What else could he say?

***

“John, wait!” He turned – Esme had followed him outside, and ran to catch up. John knew what was coming, and steeled himself against it. “Can I walk you to your car?”

“I kind of wanted some time to think,” he said, trying to say it gently.

“I'm great to bounce ideas off of!” The face turned to his was bright, interested, and wholly focused on his own. For a second or two, John let himself admire those bright-blue eyes, the thick, black eyebrows, the pink rosebud mouth. He let himself think how nice it would be to walk arm in arm with this pretty girl. No one would even look at them, except to say to themselves, what a handsome couple. They wouldn't be turned away at restaurants. They would never hear snide comments muttered in their direction as they passed by. And she would be here, of course, and not countless light years away.

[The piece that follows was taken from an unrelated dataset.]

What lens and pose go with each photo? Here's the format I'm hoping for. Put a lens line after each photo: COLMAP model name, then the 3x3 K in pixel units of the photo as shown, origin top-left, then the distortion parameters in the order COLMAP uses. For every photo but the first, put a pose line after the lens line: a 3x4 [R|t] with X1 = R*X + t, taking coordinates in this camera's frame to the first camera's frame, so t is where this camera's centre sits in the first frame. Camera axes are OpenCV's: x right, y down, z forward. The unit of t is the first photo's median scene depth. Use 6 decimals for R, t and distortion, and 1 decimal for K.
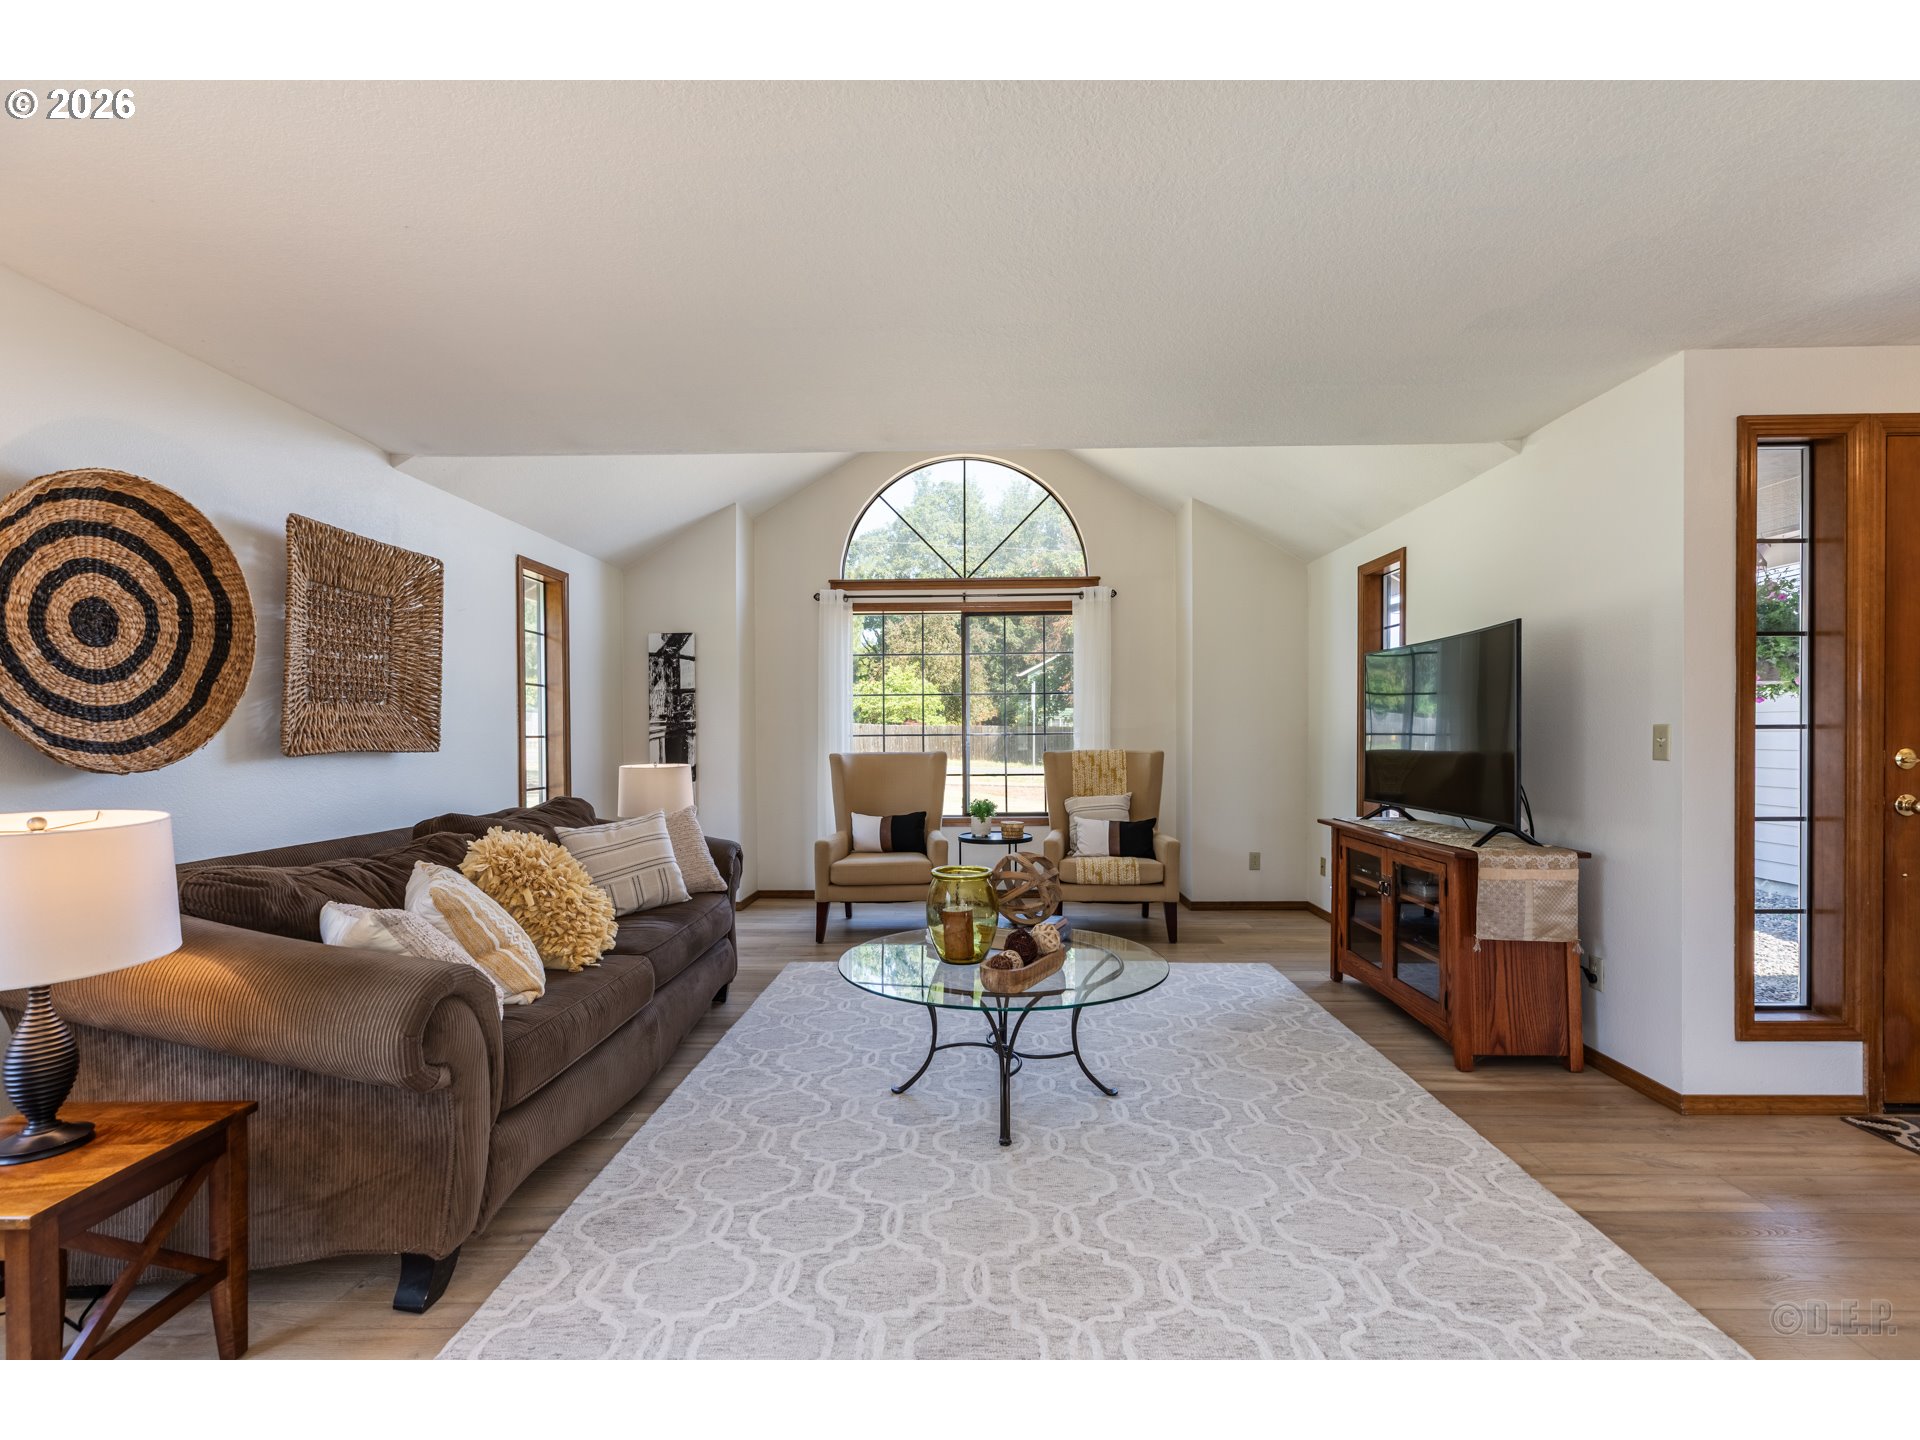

Esme's smile faded as he studied her. She didn't know what he was thinking, that much was obvious. Had he thought her pretty? She was beautiful. John felt a dull ache somewhere under his sternum. It would be so easy to grin at her now, to see an answering light in her eyes. So easy to nod and start talking, and halfway down the block reach down to take her hand. So easy.

“Not today,” he said, his voice flat. Her eyes flashed - with hurt or anger, he couldn't tell. "I'm sorry," he amended quickly, meaning it. "Today's just...not a good day."

He left her then, hurrying back to his car. By the time he sat behind the wheel, his palms were sweating.